Fr. Andy Davy, MIC — May 20, 2010 - 16:18 EDT

A beautiful Story my brother!

Fr. John Larson — Jun 26, 2010 - 20:23 EDT

Here's a short video (in English) about Chiara.

Fr. John Larson — Jun 26, 2010 - 20:23 EDT

http://www.youtube.com/watch?v=YfSq10ssbfo

Maria P. Canada — Jul 12, 2010 - 20:46 EDT

Thank you Fr. John for the beautiful article on Chiara. At this time in history, she is a beautiful example to all the youth, who are our future, that when you have a relationship with Jesus, no matter what happens in life, JOY is to be experienced---God's grace for saying yes to Him. I was so intrigued with your article that I wanted to know more about her. I checked youtube but most was in Italian. I understand Italian but may I ask you if you know of any books or videos in English that I can purchase and share with the Youth at my parish. Thanks and have a blessed and anointed trip to her beatification.

seminarian Tonny Bbaale. St.Paul Sem. Ug. — Sep 10, 2010 - 11:50 EDT

This girl of our time is challenging us.Even when society appears to be rejecting God.LET US LOOK ONTO THIS GIRL
We can know boost of an interser of our very time.

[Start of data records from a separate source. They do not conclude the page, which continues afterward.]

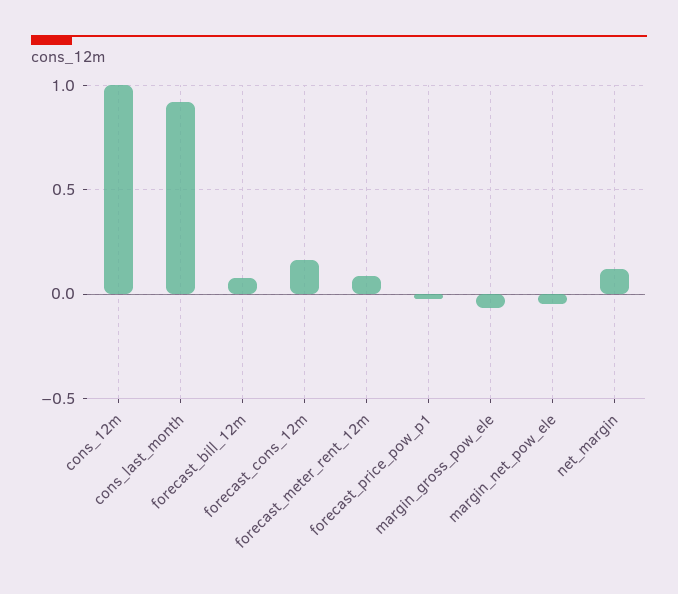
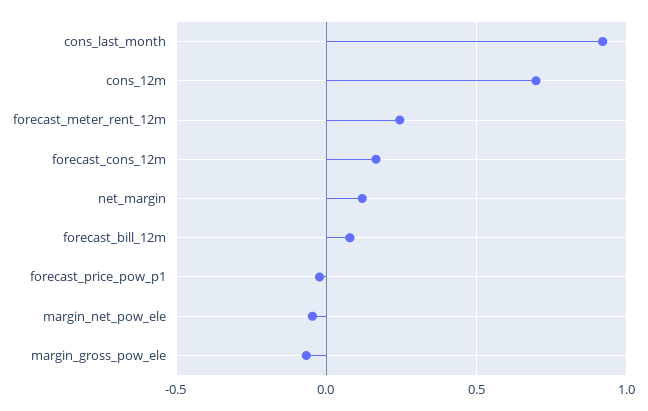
  {
-   "cons_12m": 1,
+   "cons_12m": 0.7,
    "cons_last_month": 0.9,
    "forecast_bill_12m": 0.1,
    "forecast_cons_12m": 0.15,
-   "forecast_meter_rent_12m": 0.1,
+   "forecast_meter_rent_12m": 0.25,
    "forecast_price_pow_p1": 0,
    "margin_gross_pow_ele": -0.05,
    "margin_net_pow_ele": -0.05,
    "net_margin": 0.1
  }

seminarian Tonny Bbaale. St.Paul Sem. Ug. — Sep 10, 2010 - 11:50 EDT

This girl of our time is challenging us.Even when society appears to be rejecting God.LET US LOOK ONTO THIS GIRL
We can know boost of an interser of our very time.

Cathy — Sep 13, 2010 - 8:03 EDT

A reply to Maria P: Yes there is a lovely book, published by New City (UK) or Living City (USA)

Fr. John Larson — Sep 25, 2010 - 19:37 EDT

Although I was not able to get to Rome for the beatification due to a lack of people signing up for the pilgrimage, I watched the beatification on the Internet and also the Evening Festival. It was very inspiring to see the parents' testimony to their daughter and the standing ovation the parents received.

A book about her life is being reprinted. The book is called "Chiara Luce: A Life Live to the Full" by Michele Zanzucchi. Information about obtaining a copy can be found at http://www.chiaralucebadano.it/index.php?lang=en

Chiara Catipon — Oct 5, 2010 - 10:49 EDT

What an unforgettable experience to have witnessed the beatification with thousands of youth from around the world - all attracted by the same reality: sanctity in the modern times! I too am part of Generation X, and the tide is turning as we want to be a generation of saints (as Focolare founder Chiara Lubich had always wished for us, in unison with various Pope's urgings in various World Youth Days).

Riezl — Oct 6, 2010 - 1:55 EDT

I am also a part of Generation X, I accidentally saw her beatification via EWTN while I was accompanying my youngest child in the hospital. Both of my kids suffered from dengue fever and I went home to them because I am working abroad. I started praying for my son's fast recovery since I had already rebooked my flight and was scheduled to leave that week, I told Blessed Chiara that all I wanted is for my child to be safe home before I leave again. And soon enough, after another day spent at the hospital, the doctor finally allowed us to go and there was a bonus, the doctor did not ask for professional fee thus I got a huge discount in my hospital bills! I know these blessing were given to me through her intercession. I have started knowing more about her and praying to her too.